3. Erreurs de facturation
Il existe une idée reçue selon laquelle l’ECMO génère des pertes financières. Bien qu’elle demande des ressources, l’ECMO offre l’un des remboursements DRG les plus élevés dans le secteur de la santé. Des programmes bien gérés peuvent être non seulement cliniquement avantageux mais également financièrement viables.
Souvent, ce sont des erreurs dans la capture des revenus qui créent des pertes. Une documentation clinique précise et un codage approprié sont cruciaux pour maximiser le remboursement. La plupart des équipes de facturation n’ont pas l’expérience ni la formation nécessaires pour gérer ces spécificités, ce qui n’est souvent pas rectifié pendant de longues période.
Un programme d’ECMO déficitaire est généralement le résultat d’une mauvaise gestion de son cycle de revenus plutôt qu’un manque de viabilité financière de l’ECMO elle-même.

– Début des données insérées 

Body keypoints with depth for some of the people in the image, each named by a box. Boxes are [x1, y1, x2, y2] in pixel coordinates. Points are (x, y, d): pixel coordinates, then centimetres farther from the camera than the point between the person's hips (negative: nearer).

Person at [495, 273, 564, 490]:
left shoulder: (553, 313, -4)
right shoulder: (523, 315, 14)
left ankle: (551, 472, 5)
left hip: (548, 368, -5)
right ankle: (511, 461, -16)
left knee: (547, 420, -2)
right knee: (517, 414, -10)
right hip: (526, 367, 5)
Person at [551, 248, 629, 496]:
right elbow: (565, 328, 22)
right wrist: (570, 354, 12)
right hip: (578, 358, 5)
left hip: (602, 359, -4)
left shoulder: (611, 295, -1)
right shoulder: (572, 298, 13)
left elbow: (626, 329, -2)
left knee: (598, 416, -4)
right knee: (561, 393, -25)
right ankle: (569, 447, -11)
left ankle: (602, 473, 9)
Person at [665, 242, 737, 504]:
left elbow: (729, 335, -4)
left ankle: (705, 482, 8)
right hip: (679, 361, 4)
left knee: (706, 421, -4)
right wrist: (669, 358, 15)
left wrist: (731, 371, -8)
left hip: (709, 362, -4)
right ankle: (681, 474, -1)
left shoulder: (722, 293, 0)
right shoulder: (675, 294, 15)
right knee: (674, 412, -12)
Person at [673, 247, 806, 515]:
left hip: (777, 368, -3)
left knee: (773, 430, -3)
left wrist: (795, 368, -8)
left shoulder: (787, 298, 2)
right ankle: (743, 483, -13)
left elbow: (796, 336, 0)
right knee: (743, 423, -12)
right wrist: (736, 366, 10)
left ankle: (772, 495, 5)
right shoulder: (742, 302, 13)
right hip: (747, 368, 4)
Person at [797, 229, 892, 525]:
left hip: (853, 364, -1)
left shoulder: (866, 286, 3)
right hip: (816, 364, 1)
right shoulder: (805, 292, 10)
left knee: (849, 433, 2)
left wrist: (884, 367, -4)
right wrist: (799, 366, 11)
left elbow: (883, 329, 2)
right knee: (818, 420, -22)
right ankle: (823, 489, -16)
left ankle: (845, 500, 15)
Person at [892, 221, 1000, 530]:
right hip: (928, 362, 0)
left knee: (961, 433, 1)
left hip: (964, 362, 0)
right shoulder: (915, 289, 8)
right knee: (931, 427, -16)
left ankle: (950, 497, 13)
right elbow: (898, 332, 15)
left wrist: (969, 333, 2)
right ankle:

4. Infrastructure du programme sous-estimée
Souvent, les hôpitaux qui mettent en place des programmes d’ECMO se concentrent trop sur l’aspect clinique, négligeant l’importance d’une infrastructure administrative solide. Cela inclut des politiques, des procédures, des directives d’accréditation, et des mesures de qualité. Les décisions prises par une équipe sans cadre de référence peuvent rapidement mener à des complications au moment où les équipes sont prêtes cliniquement.
Les établissements qui réussissent dans ce domaine s’appuient régulièrement sur des réseaux de pairs et d’experts ayant déjà surmonté ces défis, permettant une mise en place plus fluide et efficace des programmes ECMO.
Conclusion
Aucun de ces échecs n’illustre un manque d’engagement de la part des établissements de santé. Ils reflètent plutôt l’idée que l’ECMO, en tant que spécialité, entraîne un véritable impact clinique et financier et qu’il n’existe pas de raccourci vers l’acquisition de connaissances institutionnelles nécessaires. Les programmes qui reconnaissent la nécessité de faire appel à l’expertise externe et d’apprendre des expériences des autres ont généralement une trajectoire de succès plus rapide et moins d’échecs.